RFI: E será que ele conseguiria captar tantos votos como Marine Le Pen?
Vítor Ramon Fernandes: Essa é a grande questão. Eu acho que do ponto de vista do Rassemblement National, tendo em consideração aquilo que aconteceu aqui neste julgamento, a decisão que foi tomada, pode de alguma forma, acabar por mobilizar ainda mais os apoiantes. O que isto significa é que, neste caso concreto, muitas das pessoas do Rassemblement National, quer sejam militantes, apoiantes ou votantes, se se sentissem lesadas pelo facto de Marine Le Pen não se poder candidatar à Presidência da República, mobilizar-se-iam para maior apoio e votar seja em que candidato for, desde que seja o candidato do Rassemblement National. E, portanto, nesse sentido, podia ser que Jordan Bardella beneficiasse de um apoio sólido, pelo menos equivalente ao do Marine Le Pen.

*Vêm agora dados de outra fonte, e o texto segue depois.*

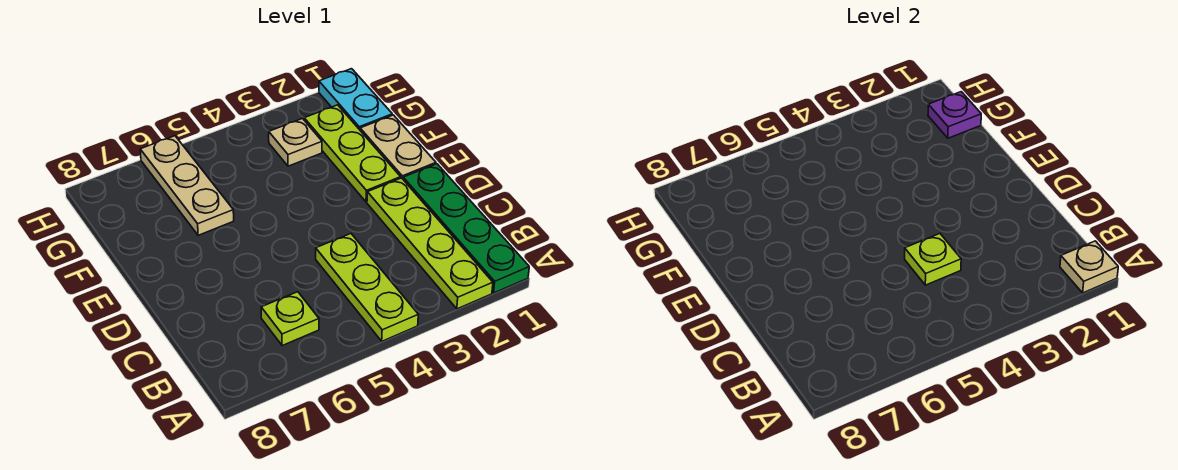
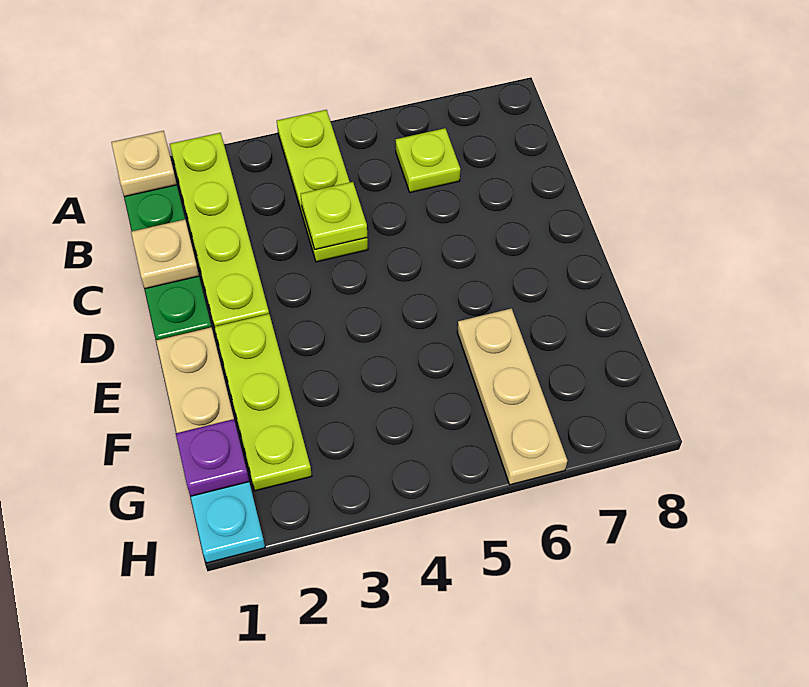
tan 1x1 plate [269,119,322,166] -> tan 1x1 plate moved to [131,220,199,289]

RFI: Tenho uma última questão para lhe fazer: considera que podemos falar de um verdadeiro terramoto político para a classe política francesa?
Vítor Ramon Fernandes: Isto vem abalar a situação, porque nós já tivemos no passado vários casos com Cahuzac ou com o partido Modem, a história do primeiro-ministro Bayrou. A justiça de facto tem apertado, relativamente a estas questões do Parlamento Europeu também. E, portanto, é verdade que isto causa aquilo da parte de alguns, alguma indignação, se quiser, vendo este poder dos juízes como excessivo, isto pode levar algum descontentamento, que pode ter consequências políticas de manifestações e outras coisas, por um lado.
Abala, de alguma maneira, porque a longo prazo algumas pessoas também podem sentir, que, de facto, não se querem posicionar em carreiras políticas porque começa a ser um “metier dangereux” (tradução: profissão perigosa) , digamos assim. E, portanto, nesse sentido, também só acontece se a pessoa cometer crimes. Mas isto é uma vida complicada, a política, e, portanto, há sempre riscos nestas coisas.
Eu considero que isto pode trazer aqui um debate, de facto, mais severo, mais profundo, sobre esta imiscuidade ou potencial imiscuidade entre a política e o direito, que é um debate problemático. Há aqui um risco que é o facto de haver o receio de que a justiça começa a ser contaminada ou demasiadamente contaminada com a política porque isto leva a uma perda de confiança na justiça e põe em causa a democracia e os regimes ocidentais. É uma situação muito perigosa e daí eu ter referido no início que a magistratura tem que ter muito cuidado no seu posicionamento político e nas manifestações que faz.
A pior situação que nós podemos ter é amanhã o sentimento de que, de facto, as decisões jurídicas, embora tenham fundamento jurídico também podem ser objecto de uma influência política. Isso é muito complicado e problemático.